AUTHOR=Lele Subhash R. TITLE=How Should We Quantify Uncertainty in Statistical Inference? JOURNAL=Frontiers in Ecology and Evolution VOLUME=8 YEAR=2020 URL=https://www.frontiersin.org/journals/ecology-and-evolution/articles/10.3389/fevo.2020.00035 DOI=10.3389/fevo.2020.00035 ISSN=2296-701X ABSTRACT=

An inferential statement is any statement about the parameters, form of the underlying process or future outcomes. An inferential statement, that provides an approximation to the truth, becomes “statistical” only when there is a measure of uncertainty associated with it. The uncertainty of an inferential statement is generally quantified in terms of probability of the strength of approximation to the truth.

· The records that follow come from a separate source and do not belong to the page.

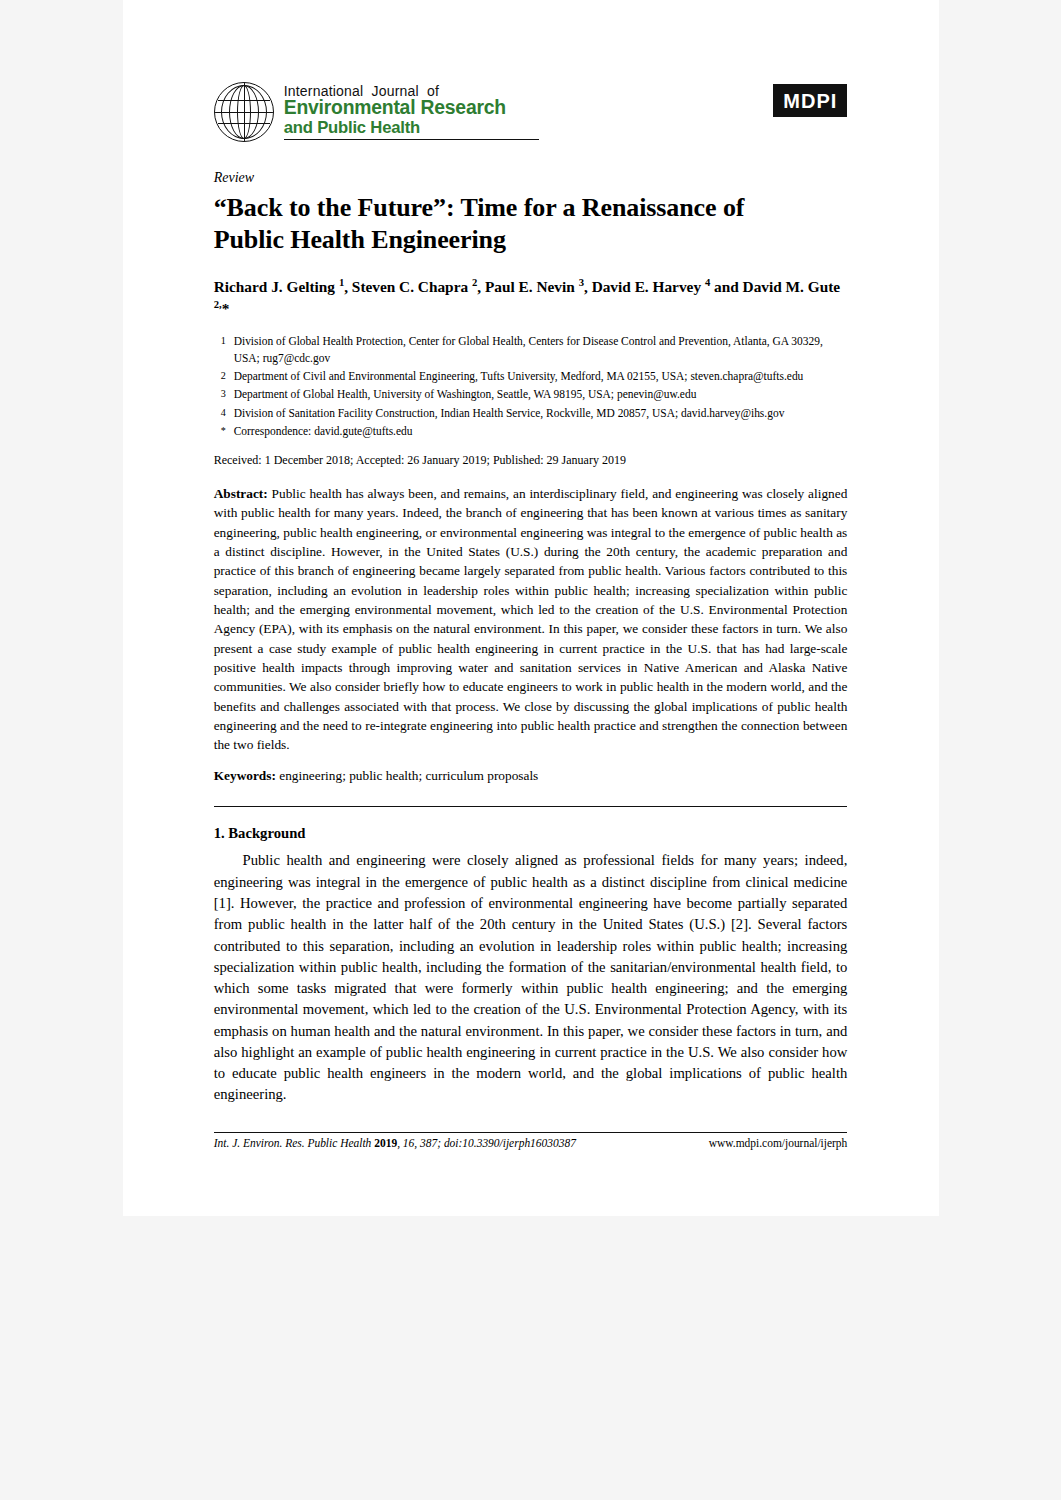International Journal of
Environmental Research
and Public Health
MDPI
Review
“Back to the Future”: Time for a Renaissance of
Public Health Engineering
Richard J. Gelting 1, Steven C. Chapra 2, Paul E. Nevin 3, David E. Harvey 4 and David M. Gute 2,*
1
Division of Global Health Protection, Center for Global Health, Centers for Disease Control and Prevention, Atlanta, GA 30329, USA; rug7@cdc.gov
2
Department of Civil and Environmental Engineering, Tufts University, Medford, MA 02155, USA; steven.chapra@tufts.edu
3
Department of Global Health, University of Washington, Seattle, WA 98195, USA; penevin@uw.edu
4
Division of Sanitation Facility Construction, Indian Health Service, Rockville, MD 20857, USA; david.harvey@ihs.gov
*
Correspondence: david.gute@tufts.edu
Received: 1 December 2018; Accepted: 26 January 2019; Published: 29 January 2019
Abstract: Public health has always been, and remains, an interdisciplinary field, and engineering was closely aligned with public health for many years. Indeed, the branch of engineering that has been known at various times as sanitary engineering, public health engineering, or environmental engineering was integral to the emergence of public health as a distinct discipline. However, in the United States (U.S.) during the 20th century, the academic preparation and practice of this branch of engineering became largely separated from public health. Various factors contributed to this separation, including an evolution in leadership roles within public health; increasing specialization within public health; and the emerging environmental movement, which led to the creation of the U.S. Environmental Protection Agency (EPA), with its emphasis on the natural environment. In this paper, we consider these factors in turn. We also present a case study example of public health engineering in current practice in the U.S. that has had large-scale positive health impacts through improving water and sanitation services in Native American and Alaska Native communities. We also consider briefly how to educate engineers to work in public health in the modern world, and the benefits and challenges associated with that process. We close by discussing the global implications of public health engineering and the need to re-integrate engineering into public health practice and strengthen the connection between the two fields.
Keywords: engineering; public health; curriculum proposals
1. Background
Public health and engineering were closely aligned as professional fields for many years; indeed, engineering was integral in the emergence of public health as a distinct discipline from clinical medicine [1]. However, the practice and profession of environmental engineering have become partially separated from public health in the latter half of the 20th century in the United States (U.S.) [2]. Several factors contributed to this separation, including an evolution in leadership roles within public health; increasing specialization within public health, including the formation of the sanitarian/environmental health field, to which some tasks migrated that were formerly within public health engineering; and the emerging environmental movement, which led to the creation of the U.S. Environmental Protection Agency, with its emphasis on human health and the natural environment. In this paper, we consider these factors in turn, and also highlight an example of public health engineering in current practice in the U.S. We also consider how to educate public health engineers in the modern world, and the global implications of public health engineering.
Int. J. Environ. Res. Public Health 2019, 16, 387; doi:10.3390/ijerph16030387
www.mdpi.com/journal/ijerph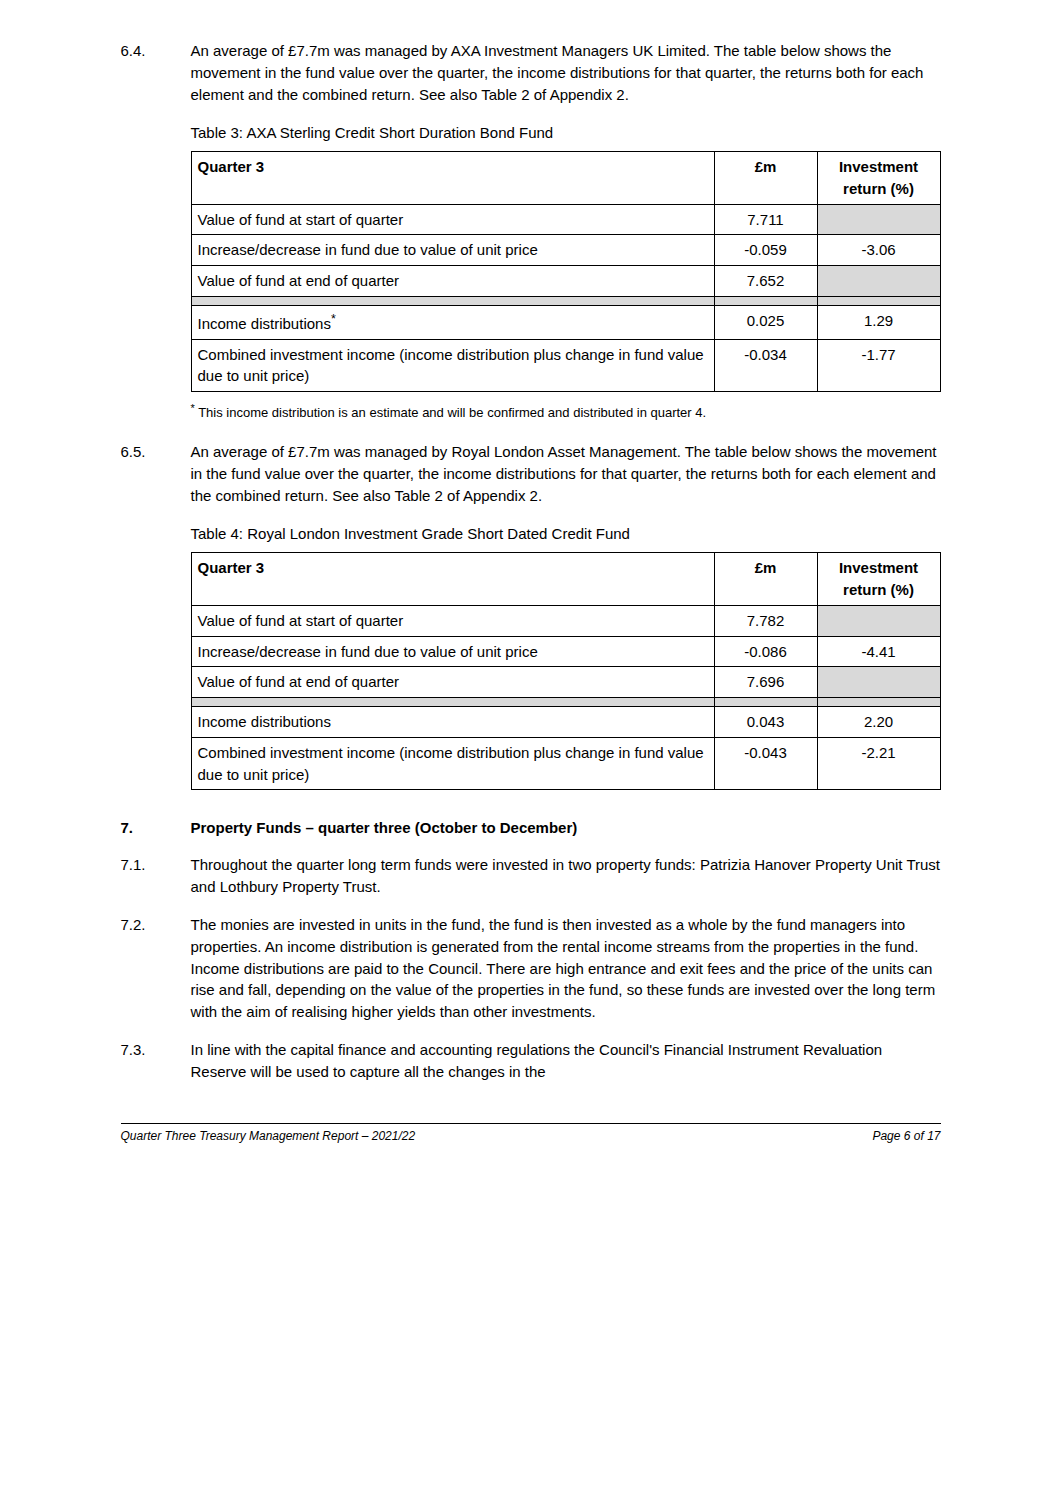6.4.
An average of £7.7m was managed by AXA Investment Managers UK Limited. The table below shows the movement in the fund value over the quarter, the income distributions for that quarter, the returns both for each element and the combined return. See also Table 2 of Appendix 2.
Table 3: AXA Sterling Credit Short Duration Bond Fund
| Quarter 3 | £m | Investment return (%) |
| --- | --- | --- |
| Value of fund at start of quarter | 7.711 | |
| Increase/decrease in fund due to value of unit price | -0.059 | -3.06 |
| Value of fund at end of quarter | 7.652 | |
| Income distributions * | 0.025 | 1.29 |
| Combined investment income (income distribution plus change in fund value due to unit price) | -0.034 | -1.77 |
* This income distribution is an estimate and will be confirmed and distributed in quarter 4.
6.5.
An average of £7.7m was managed by Royal London Asset Management. The table below shows the movement in the fund value over the quarter, the income distributions for that quarter, the returns both for each element and the combined return. See also Table 2 of Appendix 2.
Table 4: Royal London Investment Grade Short Dated Credit Fund
| Quarter 3 | £m | Investment return (%) |
| --- | --- | --- |
| Value of fund at start of quarter | 7.782 | |
| Increase/decrease in fund due to value of unit price | -0.086 | -4.41 |
| Value of fund at end of quarter | 7.696 | |
| Income distributions | 0.043 | 2.20 |
| Combined investment income (income distribution plus change in fund value due to unit price) | -0.043 | -2.21 |
7.
Property Funds – quarter three (October to December)
7.1.
Throughout the quarter long term funds were invested in two property funds: Patrizia Hanover Property Unit Trust and Lothbury Property Trust.
7.2.
The monies are invested in units in the fund, the fund is then invested as a whole by the fund managers into properties. An income distribution is generated from the rental income streams from the properties in the fund. Income distributions are paid to the Council. There are high entrance and exit fees and the price of the units can rise and fall, depending on the value of the properties in the fund, so these funds are invested over the long term with the aim of realising higher yields than other investments.
7.3.
In line with the capital finance and accounting regulations the Council's Financial Instrument Revaluation Reserve will be used to capture all the changes in the
Quarter Three Treasury Management Report – 2021/22
Page 6 of 17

This is what we term “inferential uncertainty.” Answer to this question has significant implications in statistical decision making where inferential uncertainty is combined with loss functions for predicted outcomes to compute the risk associated with the decision. The Classical and the Evidential paradigms use aleatory (frequency based) probability for quantifying uncertainty whereas the Bayesian approach utilizes epistemic (belief based) probability. To compute aleatory uncertainty, one needs to answer the question: which experiment is being repeated, hypothetically or otherwise? whereas computing epistemic uncertainty requires: What is the prior belief? Deciding which type of uncertainty is appropriate for scientific inference has been a contentious issue and without proper resolution because it has been commonly formulated in terms of statements about parameters, that are statistical constructs, not observables. Common to these approaches is the desire to understand the data generating mechanism. Whether one follows the Frequentist or the Bayesian approach inferential statements concerning prediction are aleatory in nature and are practically ascertainable. We consider the desirable characteristics for quantification of uncertainty as: (1) Parameterization and data transformation invariance, (2) correct predictive coverage, (3) uncertainty that depends only on the data at hand and the hypothesized data generating mechanism, and (4) diagnostics for model misspecification and guidance for correction. We examine the Classical, Bayesian and Evidential approaches in the light of these characteristics. Unfortunately, none of these inferential approaches possesses all of our desiderata although the Evidential approach seems to come closest. Choosing an inferential approach, thus, involves choosing between either specifying the hypothetical experiment that will be repeated or equivalently a sampling distribution of the estimator or a prior distribution on the model space or an evidence function.